En effet, la musique de
Quintessence Mystica est riche et variée, les dix pistes qui composent l’opus alternant les rythmes, les ambiances, les explosions de fureur et les accalmies au sein même de morceaux toujours empreints d’une aura guerrière et violente mais ne s’enfermant pas dans un schéma établi. La base de la musique repose sur un black sympho relativement classique mais toujours majestueux (j’ai cru y déceler une forte influence de
Love Lies Bleeding, ce qui n’est pas impossible quand on sait que le groupe parisien et
Triglav étaient signés à la même période sur CCP Records. Ecoutez les riffs sombres des guitares ainsi que les vocaux qui rappellent ceux de Em-X, écoutez The
Secrets of Victorious Decisions ou le début d’ Equations of Daemonic
Revelations avec ce blast permanent, ces riffs froids et tranchants, ces vocaux bien arrachés et ces choeurs féminins gothiques, et vous comprendrez sûrement où je veux en venir). Ceci dit les musiciens poussent de temps en temps l’exploration jusqu’à la branche la plus extrême du genre (le début d’
Impulse of Courage, extrêmement violent, Inversion of Reality qui tabasse aussi pas mal, avec ces gros blasts incessants seulement entrecoupés par ces parties de claviers malsaines), ou s’orientent vers une musique plus sauvage et païenne, avec certes une grosse influence de
Finntroll et
Faanefjell, mais aussi cette âme slave qui transparaît en filigrane, conférant un côté unique et un cachet d’authenticité certain à la musique. Le côté sombre et profondément diabolique de certains morceaux rappelle d’ailleurs la scène symphonique ukrainienne,
Lucifugum période On The Sortilage Of Christianity en tête, avec ces hymnes guerriers mis en avant par ces riffs extrêmement sombres et ces cuivres à la fois épiques et solennels, et les dix titres de
Duality se chargent parfois d’airs folkloriques en toile de fond, rappelant
Nokturnal Mortum (Creep and Damage, avec ces flûtes traditionnelles).

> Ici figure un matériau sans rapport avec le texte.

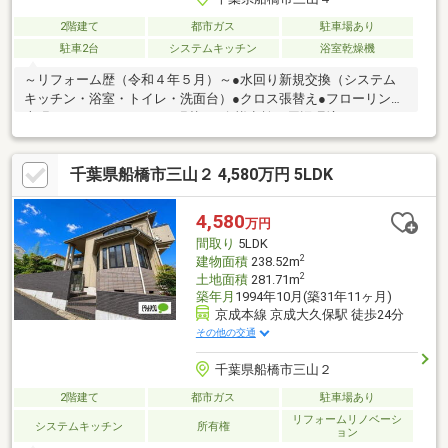
2階建て
都市ガス
駐車場あり
駐車2台
システムキッチン
浴室乾燥機
～リフォーム歴（令和４年５月）～●水回り新規交換（システム
キッチン・浴室・トイレ・洗面台）●クロス張替え●フローリング
上張り●クッションフロア張替え●白蟻点検～周辺環境～ヤオコー
船橋三山店／徒歩約13分／約1000ｍマルエツ東習志野店／徒歩約
18分／約1400ｍセブンイレブン三山店／徒歩約4分／約280ｍウエ
千葉県船橋市三山２ 4,580万円 5LDK
ルシア船橋田喜野井店／徒歩約10分／約800ｍ戸張クリニック／
徒歩約5分／約400ｍ三山公園／徒歩約2分／約150ｍ田喜野井旭こ
ども園／徒歩約12分／約950ｍ三山小学校／徒歩約9分／約650ｍ
4,580
万円
三田中学校／徒歩約5分／約350ｍ
間取り
5LDK
2
建物面積
238.52m
2
土地面積
281.71m
築年月
1994年10月(築31年11ヶ月)
京成本線 京成大久保駅 徒歩24分
その他の交通
千葉県船橋市三山２
2階建て
都市ガス
駐車場あり
リフォームリノベーシ
システムキッチン
所有権
ョン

Parfois, le duo ralentit le tempo pour développer des ambiances plus sombres et posées (le court
Destruction of Galaxies, sorte d’interlude presque spatial, mais toujours extrêmement torturé et glaçant, montre la facette la plus mélancolique du groupe, et le titre qui suit, Creep and Damage, est étrangement lent et lourd en regard du ton général de l’album, faisant la part belle à la basse, se fendant en fin de morceau de parties de cuivres plombées et majestueuses rappelant
Sear Bliss). En fait, on a parfois l’impression que le groupe a voulu trop en faire, s’éparpillant un peu dans toutes les directions pour proposer un album certes extrêmement riche, mais sonnant parfois un peu patchwork et à l’unité musicale difficile à saisir.
C’est d’ailleurs l’un des seuls points faibles de la galette,
Duality proposant une mosaïque musicale certes très colorée mais parfois trop éclatée, comme si les musiciens, débordant d’idées, n’étaient pas parvenus à canaliser la fougue créatrice de leur inspiration, proposant un album qui manque peut-être un peu de cohérence dans ses ambiances. Ajoutez à cela une durée de 38 minutes à peine, et vous comprendrez pourquoi
Quintessence Mystica ne peut encore prétendre à l’excellence. Ceci dit, nul doute que les amateurs trouveront leur compte dans cette belle pièce captivante, variée et parfaitement maîtrisée qui rappelle les grandes heures du black sympho des années 90. Une très belle réussite pour un groupe à suivre définitivement de très près.